La désertification médicale, a été évoquée également, ains que la suppression du numerus clausus à compter de 2021. « Il faut que les médecins reviennent dans nos territoires. La levée du numerus clausus pourrait améliorer la situation mais pas avant au moins 10 ans et à condition que les mentalités des jeunes médecins changent », estime Jacques Genest. « Après le total échec des mesures incitatives, il faut obliger les médecins à s’installer là où il y en a besoin. Là aussi, l’attractivité des zones rurales est très largement ternie par cette situation. »

A.L.

1. Le syndicat mixte Ardèche Drôme Numérique participe au chantier du déploiement de la fibre. Créé en 2007 par les Départements de l’Ardèche et de la Drôme, et la Région Auvergne Rhône-Alpes, cet établissement public réunit 27 intercommunalités.
Vers une meilleure prise en compte des spécificités rurales ?
Le sénateur Mathieu Darnaud, ici à gauche, corapporteur du texte 3DS au Sénat.

Vers une meilleure prise en compte des spécificités rurales ?

TERRITOIRES / Le projet de loi « 3DS » était au centre de ce congrès. Il a été présenté par les sénateurs Mathieu Darnaud, corapporteur du texte au Sénat, et Anne Ventalon.

« Malgré les avancées du Sénat, ce ne sera sûrement pas la loi qui libèrera les territoires », estime le président des maires ruraux d’Ardèche, Jacques Genest. Le projet de loi « 3DS », relatif à la différenciation, la décentralisation, la déconcentration et portant diverses mesures de simplification de l’action publique locale, était au centre du 26e congrès de l’association. Voté au Sénat le 21 juillet dernier, ce texte introduit la notion de différenciation territoriale, en développant notamment des possibilités de délégation de compétences aux collectivités territoriales pour réaliser des projets spécifiques et en élargissant leur pouvoir réglementaire. Il prévoit également d’achever le transfert de certains blocs de compétences et clarifie leur répartition, particulièrement dans les domaines de la transition écologique, du logement social, de la cohésion sociale et de la santé. Ce projet de loi entend aussi renforcer les services territoriaux de l’État et leur capacité d’appui aux collectivités territoriales. Enfin, le Sénat a adopté des outils de simplification du fonctionnement des institutions locales permettant l’expérimentation de projets innovants adaptés aux territoires. 

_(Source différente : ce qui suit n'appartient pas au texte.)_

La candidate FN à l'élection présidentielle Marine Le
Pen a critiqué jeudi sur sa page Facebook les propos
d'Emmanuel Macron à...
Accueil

« Consacrer le pouvoir réglementaire local »

« Le vrai point positif de ce projet de loi est de consacrer le pouvoir réglementaire local et la capacité d’introduire un pouvoir dérogatoire aux préfets de département », a annoncé le sénateur Mathieu Darnaud, corapporteur du texte 3DS au Sénat, lors du congrès des maires ruraux d’Ardèche. « Le temps est venu de changer de paradigme. Nous avons besoin de réaffirmer la place prépondérante des élus locaux dans la gouvernance de notre territoire, de leur faire confiance par ce pouvoir réglementaire local. Nous souhaitons aussi que le préfet ait la capacité de coordonner l’ensemble de l’action de l’État, qu’il soit le guichet unique pour l’ensemble des maires, lui introduire un pouvoir dérogatoire sur les textes de loi pour conforter la vitalité des communes, sur l’urbanisme par exemple où trop souvent les communes essuient des refus, notamment dans les territoires de montagne », a-t-il indiqué. « Il faut aller plus loin bien sûr mais c’est un point de départ. On va pouvoir commencer à prendre en compte les spécificités des territoires ruraux et assouplir la lecture des textes de loi. »

Le projet de loi « 3DS » sera examiné à l’Assemblée nationale le 6 décembre prochain, puis présenté en commission mixte paritaire entre députés et sénateurs.